(Available data Opens)

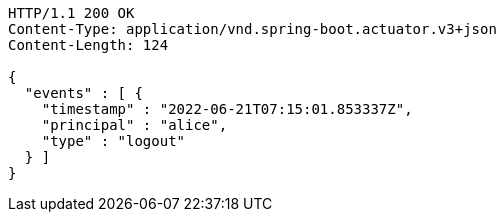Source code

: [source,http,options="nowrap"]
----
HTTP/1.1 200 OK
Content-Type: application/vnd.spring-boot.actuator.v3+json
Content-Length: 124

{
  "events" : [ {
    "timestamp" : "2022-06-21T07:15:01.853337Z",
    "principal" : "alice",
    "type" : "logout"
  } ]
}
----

(Available data Closes)

An answer is complete only when it holds every line above containing the string "Content".

● Task solution
Content-Type: application/vnd.spring-boot.actuator.v3+json
Content-Length: 124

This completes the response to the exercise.